---------- 本文 ----------
体温を奪われる4つの経路

怪我などで動けず、雨に濡れた状態で風にさらされると、夏でも低体温症が心配です。
もし安全な温かいところで過ごせないことがあれば、できる限りの低体温予防に努めましょう。

まずは、体を濡らさないこと。
濡れてしまった場合は、理想的には衣服を脱いで体を拭き、新しい乾いた服を着ること。しかし、過酷な環境ではそれを許さない場合もあるかもしれません。

そんな時は、現場にある道具を工夫して使い、人間の体温が奪われていく4つの経路を効率的に遮断するようにしてみましょう。

気化熱

濡れた体や衣服が乾くなかで奪っていく熱。 ポリ袋や防水性のシートを体に密着するところ(首や袖口)に巻き、出口を完全にふさぐことで気化を起こさないように(起こしにくく)することができます。
---------- データ抜粋 ----------
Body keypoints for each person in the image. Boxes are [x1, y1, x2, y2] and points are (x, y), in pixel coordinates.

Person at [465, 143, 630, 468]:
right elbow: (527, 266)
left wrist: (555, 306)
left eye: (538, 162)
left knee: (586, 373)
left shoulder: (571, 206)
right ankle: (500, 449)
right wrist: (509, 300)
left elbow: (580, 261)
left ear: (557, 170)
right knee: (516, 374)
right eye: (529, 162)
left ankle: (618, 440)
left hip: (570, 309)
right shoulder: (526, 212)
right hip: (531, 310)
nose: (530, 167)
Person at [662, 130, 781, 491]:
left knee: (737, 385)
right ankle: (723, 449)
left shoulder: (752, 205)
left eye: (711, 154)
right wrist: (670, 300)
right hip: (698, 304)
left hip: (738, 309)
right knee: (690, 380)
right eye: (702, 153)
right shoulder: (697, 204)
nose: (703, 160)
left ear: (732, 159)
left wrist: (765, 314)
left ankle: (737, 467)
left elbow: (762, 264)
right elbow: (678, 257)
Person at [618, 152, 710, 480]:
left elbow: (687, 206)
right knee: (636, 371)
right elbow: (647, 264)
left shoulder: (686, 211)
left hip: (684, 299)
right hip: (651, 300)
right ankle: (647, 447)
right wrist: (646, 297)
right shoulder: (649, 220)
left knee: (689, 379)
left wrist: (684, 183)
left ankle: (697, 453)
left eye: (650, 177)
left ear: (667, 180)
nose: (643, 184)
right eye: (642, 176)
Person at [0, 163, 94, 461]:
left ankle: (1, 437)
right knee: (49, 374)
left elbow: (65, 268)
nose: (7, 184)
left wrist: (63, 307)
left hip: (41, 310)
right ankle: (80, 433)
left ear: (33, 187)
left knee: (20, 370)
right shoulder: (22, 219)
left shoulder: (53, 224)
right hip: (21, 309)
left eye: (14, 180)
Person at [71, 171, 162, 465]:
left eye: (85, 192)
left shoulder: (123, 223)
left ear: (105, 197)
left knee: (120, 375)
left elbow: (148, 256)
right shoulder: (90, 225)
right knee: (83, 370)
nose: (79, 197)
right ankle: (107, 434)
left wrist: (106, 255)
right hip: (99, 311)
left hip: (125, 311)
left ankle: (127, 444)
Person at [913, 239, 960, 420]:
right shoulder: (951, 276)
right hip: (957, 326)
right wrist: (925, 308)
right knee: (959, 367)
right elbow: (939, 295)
----------
資料を読み解く:
(a) 本文で、夏でも低体温症が心配になる状態として挙げられている条件をすべて挙げてください。
(b) 本文によると、気化を起こしにくくするには、ポリ袋や防水性のシートを体のどこに巻くか。

回答:
(a)
怪我などで動けないこと
雨に濡れていること
風にさらされていること

(b) 首や袖口など、体に密着するところに巻く。